15-Minute Zucchini Noodle Shrimp (Printable)

A vibrant dish with shrimp and zucchini noodles in lemon-garlic broth, ready in 15 minutes.

# What You’ll Need:

→ Seafood

01 - 9 oz large shrimp, peeled and deveined

→ Vegetables

02 - 2 medium zucchinis, spiralized into noodles
03 - 1 cup cherry tomatoes, halved
04 - 2 cloves garlic, finely minced
05 - 2 tablespoons fresh parsley, chopped

→ Broth & Seasoning

06 - 2 cups low-sodium chicken or vegetable broth
07 - 2 tablespoons olive oil
08 - Zest and juice of 1 lemon
09 - 1/2 teaspoon crushed red pepper flakes (optional)
10 - Salt and freshly ground black pepper to taste

# How-To:

01 - Heat 1 tablespoon olive oil in a large skillet over medium-high heat. Add shrimp, season lightly with salt and pepper, and cook for 2-3 minutes until pink and opaque. Remove from skillet and set aside.
02 - In the same skillet, add remaining olive oil and minced garlic.
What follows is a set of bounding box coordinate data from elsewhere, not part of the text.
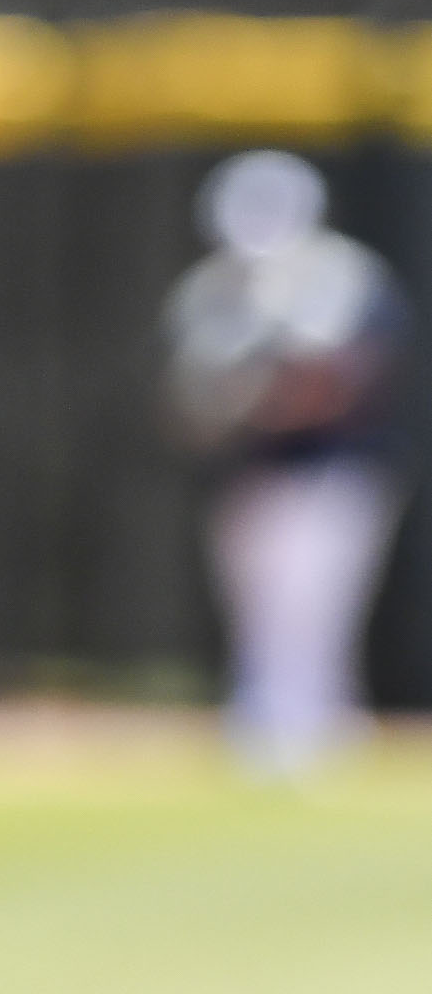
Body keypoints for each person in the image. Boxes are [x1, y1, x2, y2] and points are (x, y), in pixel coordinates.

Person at [164, 147, 404, 773]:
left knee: (313, 606)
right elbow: (189, 399)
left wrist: (255, 404)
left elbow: (343, 381)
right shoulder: (211, 288)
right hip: (251, 474)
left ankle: (317, 731)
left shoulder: (342, 274)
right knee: (258, 609)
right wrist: (230, 413)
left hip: (330, 471)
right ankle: (264, 727)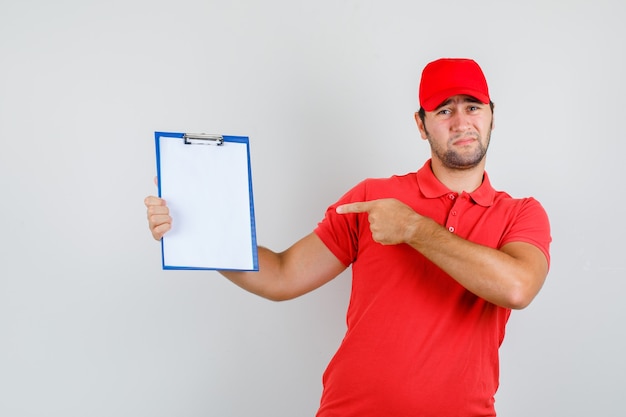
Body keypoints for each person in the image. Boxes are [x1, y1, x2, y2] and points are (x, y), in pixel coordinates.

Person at [144, 58, 551, 416]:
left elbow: (517, 287)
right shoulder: (372, 198)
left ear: (492, 116)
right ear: (421, 125)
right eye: (444, 110)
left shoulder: (520, 214)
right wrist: (200, 233)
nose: (461, 122)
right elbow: (282, 276)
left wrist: (413, 229)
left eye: (472, 107)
Sauté for 30 seconds until fragrant.
03 - Add cherry tomatoes and cook for 1 minute until they begin to soften.
04 - Pour in the broth, lemon zest, and lemon juice. Bring to a simmer.
05 - Add zucchini noodles and cook for 1-2 minutes, stirring gently, until just tender.
06 - Return shrimp to the skillet, add red pepper flakes if using, and toss to combine. Heat through for 1 minute.
07 - Taste and adjust seasoning with salt and pepper as needed. Sprinkle with fresh parsley before serving.

# Expert Advice:

01 -
  • Dinner lands on the table in fifteen minutes flat, no shortcuts that taste like shortcuts.
  • The lemon-garlic broth tastes like something you simmered for hours, but it's just smart seasoning doing the heavy lifting.
  • Zucchini noodles soak up every bit of that bright, citrusy flavor without weighing you down afterward.
02 -
  • Don't skip the initial shrimp sear—that golden crust creates texture contrast that makes this dish memorable instead of one-note.
  • Zucchini releases water as it cooks, so keep the heat at a simmer rather than a boil, or your broth becomes diluted and thin.
03 -
  • Keep your spiralizer blade sharp; dull ones crush zucchini instead of cleanly cutting it, leading to watery noodles.
  • Pat shrimp dry before they hit the pan—any moisture keeps them from developing that crucial golden exterior.